Hi,
I’m trying to adapt the reinforcement learning model from the tutorial on the pymc website so that it can be used for multiple subjects at the same time.
My inputs are a outcomes
matrix of size [n_trials x n_subj x 4] (there are 4 armed-bandit in this specific setup) and the agents responses choices
of size [n_trials x n_subj].
def update_belief(choices, outcomes, belief, choice_probs,
n_subj, alpha, beta):
# choices [n_trials x n_subj]
# outcomes [n_trials x n_subj x 4]
# belief [n_subj x 4]
# choice_probs [n_subj x 1]
c = (choices) * 2 # chosen arm index [0,2]

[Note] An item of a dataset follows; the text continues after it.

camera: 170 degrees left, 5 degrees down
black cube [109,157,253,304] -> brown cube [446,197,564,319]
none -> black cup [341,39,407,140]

nc = (1 - choices) * 2 # not chosen arm index [0,2]
all_subjs = pt.arange(n_subj)
choice_probs = pt.set_subtensor(choice_probs[all_subjs,0],
pt.exp(beta[all_subjs] * (belief[all_subjs,c] - belief[all_subjs,c+1]))
/ (pt.exp(beta[all_subjs] * (belief[all_subjs,c] - belief[all_subjs,c+1]))
+ pt.exp(beta[all_subjs] * (belief[all_subjs,nc] - belief[all_subjs,nc+1]))))
# update beliefs of the chosen arm
belief = pt.set_subtensor(belief[all_subjs,c:c+2],
# Error here
# belief[n_subj x 2] + alpha[n_subj] * (outcomes[n_subj x 2] - belief[n_subj x 2])
belief[all_subjs,c:c+2] + alpha[all_subjs] * (outcomes[all_subjs,c:c+2] - belief[all_subjs,c:c+2]))
# do not update beliefs of the NOT chosen arm
belief = pt.set_subtensor(belief[all_subjs,nc:nc+2],
belief[all_subjs,nc:nc+2])
return belief, choice_probs
choices_ = pt.as_tensor_variable(choices, dtype='int32') # [n_trials x n_subj]
outcomes_ = pt.as_tensor_variable(outcomes, dtype='int32') # [n_trials x n_subj x 4]
lr = pt.scalar('lr')
bt = pt.scalar('bt')
alpha = lr * pt.ones(shape=n_subj)
beta = bt * pt.ones(shape=n_subj)
beliefs = 0.5 * pt.ones((n_subj,4), dtype='float64') # [n_subj x 4]
choice_probs_ = 0.5 * pt.ones((n_subj,1), dtype='float64') # [n_subj x 1]
[beliefs_pymc, choice_probs_pymc], updates = scan(
fn=update_belief,
sequences=[choices_, outcomes_],
non_sequences=[n_subj, alpha, beta],
outputs_info=[beliefs, choice_probs_]
)
pytensor_llik_td = pt.pytensor.function(
inputs=[lr, bt], outputs=[beliefs_pymc, choice_probs_pymc], on_unused_input="ignore"
)
When I try to run this code I get the following
Blockquote ValueError: Tensor of type Vector(int32, shape=(10,)) could not be cast to have 0 dimensions
where I do belief = pt.set_subtensor(...)
for the first time in update_belief(..)
.
Here 10 is the n_subj I’m using.
I don’t understand why the shapes are not matching, the subtensor I’m trying to set should have shape [n_subj x 2]
.
Also, is there a better way to fill a vector of length n_subj with with the inputs to the pytensor.function function?